GIVEN RECORDS Start Marker
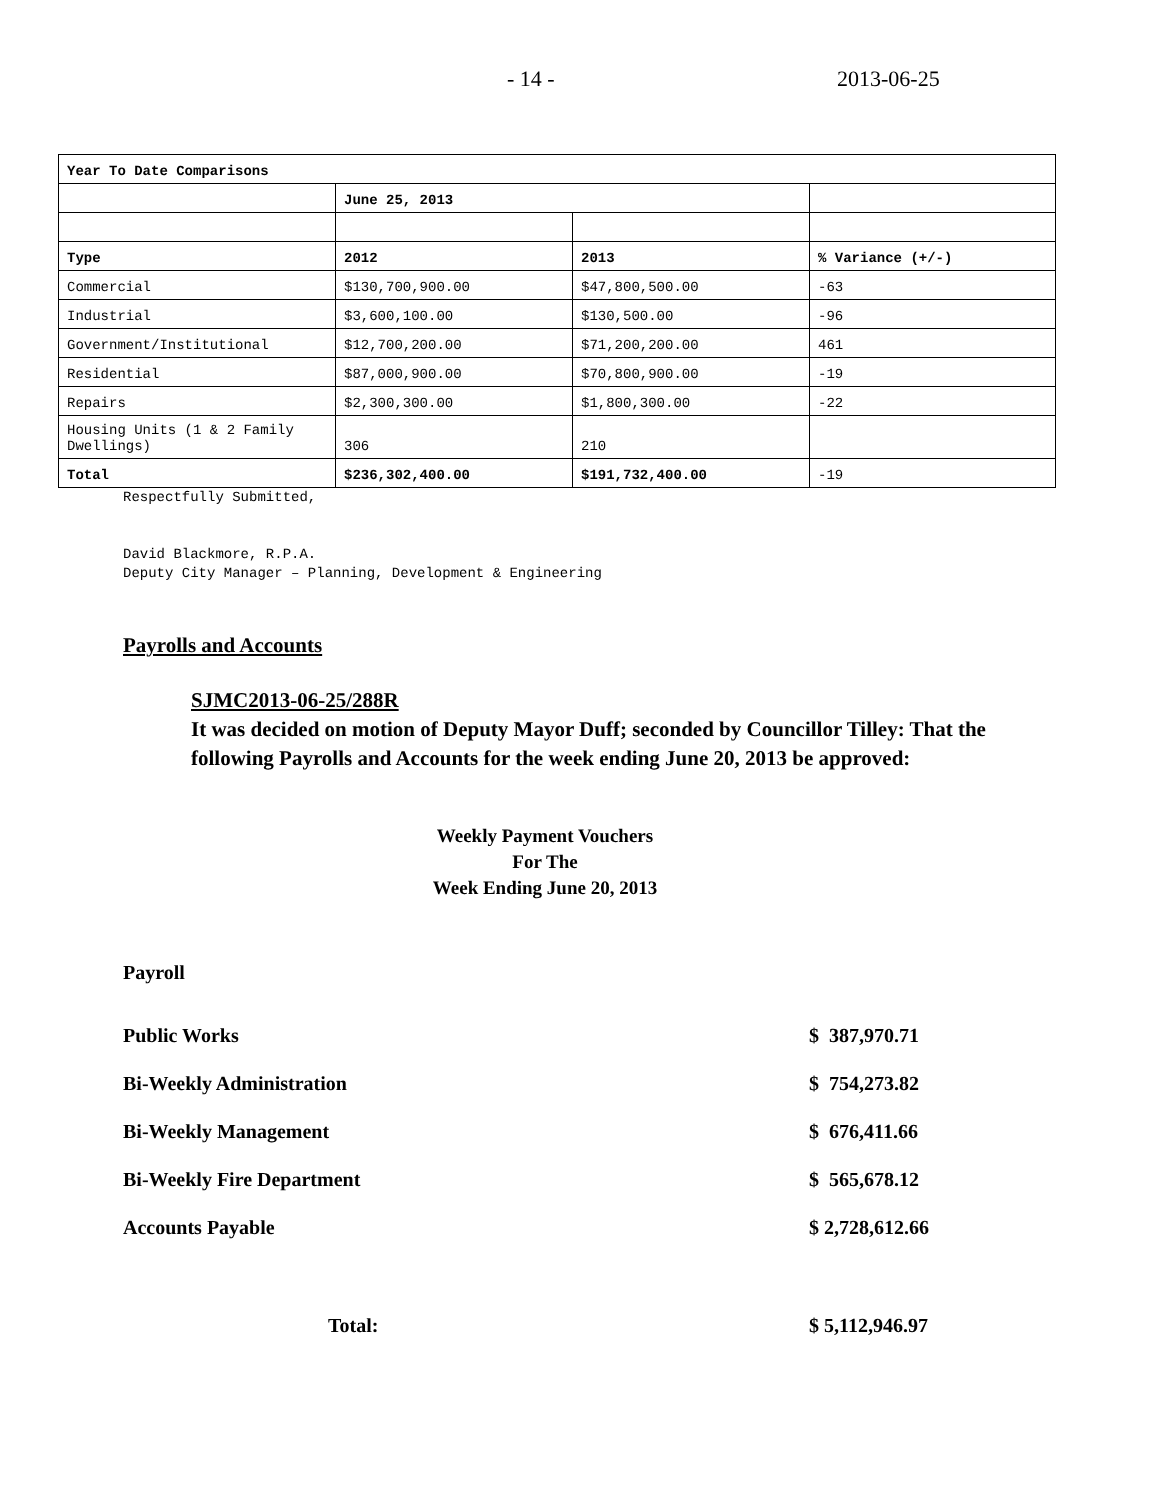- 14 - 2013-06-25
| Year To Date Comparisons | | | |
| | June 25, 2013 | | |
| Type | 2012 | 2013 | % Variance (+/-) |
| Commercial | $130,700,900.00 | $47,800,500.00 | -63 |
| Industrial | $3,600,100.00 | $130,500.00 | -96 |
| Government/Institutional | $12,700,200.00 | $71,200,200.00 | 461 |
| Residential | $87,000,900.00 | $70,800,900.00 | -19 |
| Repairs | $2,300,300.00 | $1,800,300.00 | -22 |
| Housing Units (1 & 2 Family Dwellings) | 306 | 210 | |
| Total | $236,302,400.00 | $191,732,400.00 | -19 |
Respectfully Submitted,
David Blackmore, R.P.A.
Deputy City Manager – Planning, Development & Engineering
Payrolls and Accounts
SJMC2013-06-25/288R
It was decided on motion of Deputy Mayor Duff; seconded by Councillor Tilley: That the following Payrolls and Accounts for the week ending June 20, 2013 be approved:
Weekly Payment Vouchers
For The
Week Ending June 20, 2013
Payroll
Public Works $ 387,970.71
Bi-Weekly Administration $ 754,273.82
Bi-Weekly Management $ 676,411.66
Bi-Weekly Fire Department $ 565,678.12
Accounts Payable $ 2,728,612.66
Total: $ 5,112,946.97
GIVEN RECORDS End Marker
EXERCISE OBJECTIVE -
Once a line of the records is found to contain "Total", copy it out.

TASK RESPONSE -
| Total | $236,302,400.00 | $191,732,400.00 | -19 |
Total: $ 5,112,946.97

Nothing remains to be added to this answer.